The illusion of post-Cold War U.S. officials was shattered by Russia’s 2014 invasion of Ukraine. The conflict, which has tragically claimed 14,000 lives, is fundamentally about whether Ukraine should fall under a Russian or a Western sphere of influence. As Ukraine looked more likely to align itself with the European Union and NATO, Russian President Vladimir Putin ordered the annexation of Crimea and supported pro-Russian separatists in Eastern Ukraine. Russian demands for Western security guarantees precluding further NATO expansion and the deployment of certain types of weapons in ex-Soviet states were firmly rejected by Washington in recent talks.

In December, U.S. President Joe Biden ruled out sending American troops to Ukraine—a clear signal that he does not ultimately view Ukraine’s status as a core U.S. interest. By nature of its geography and demographics, Ukraine was always going to fall into a Russian sphere of influence. Accepting that reality could likely have prevented eight years of conflict that has destabilized relations between the world’s two nuclear superpowers and brought immense human suffering to Ukrainians.

A failure to resolve the Ukraine crisis diplomatically has led to an escalation of dangerous rhetoric. Russian Deputy Foreign Minister Sergei Ryabkov recently went as far as threatening the deployment of military forces to Cuba and Venezuela. Responding to the threat, U.S. National Security Advisor Jake Sullivan stated that “if Russia were to move in that direction, we would deal with it decisively.” Sullivan’s response is a de facto admission that such a move would violate the U.S. sphere of influence.

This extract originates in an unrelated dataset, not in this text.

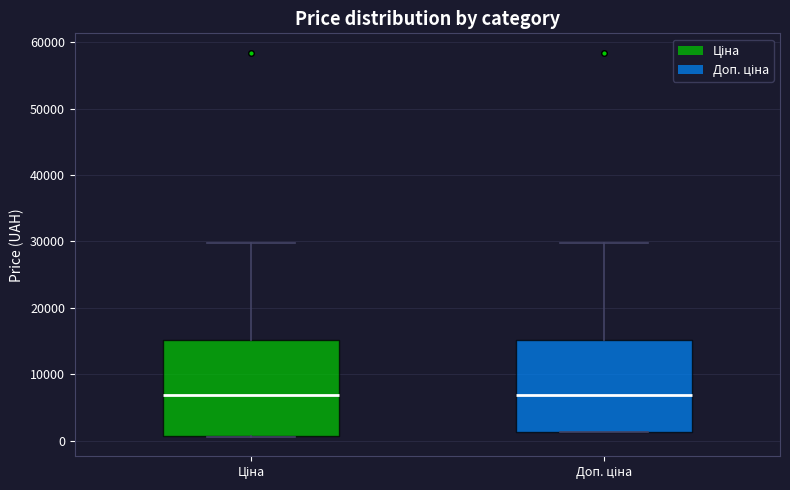

Where is the lower edge of the box for Доп. ціна on the y-axis? The values are not printed on the chart, so give them approximately, as read against the axis.

1000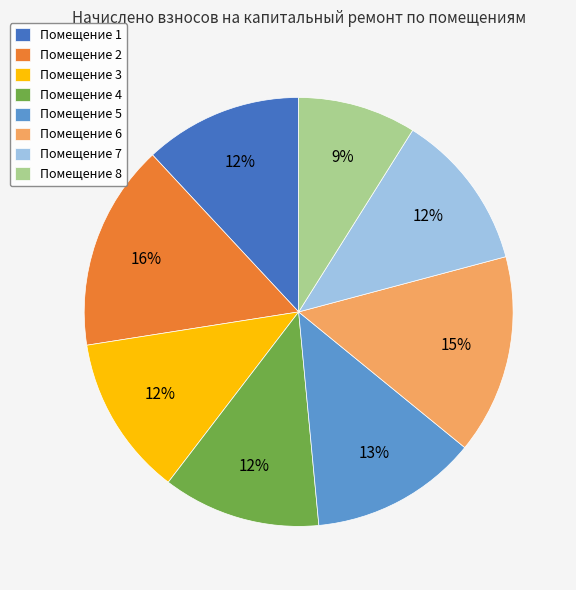

The Помещение 2 slice represents 16% of the pie. True or false?

True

U.S. leaders have a responsibility to the American people to pursue a foreign policy based on reality, not naïve idealism. Acknowledging spheres of influence as a basic tenant of geopolitics is a good start.

Sascha Glaeser is a Research Associate at Defense Priorities. He focuses on U.S. grand strategy, international security, and transatlantic relations. He holds a Master of International Public Affairs and a Bachelor's in International Studies from the University of Wisconsin-Madison. The views expressed are the author's own.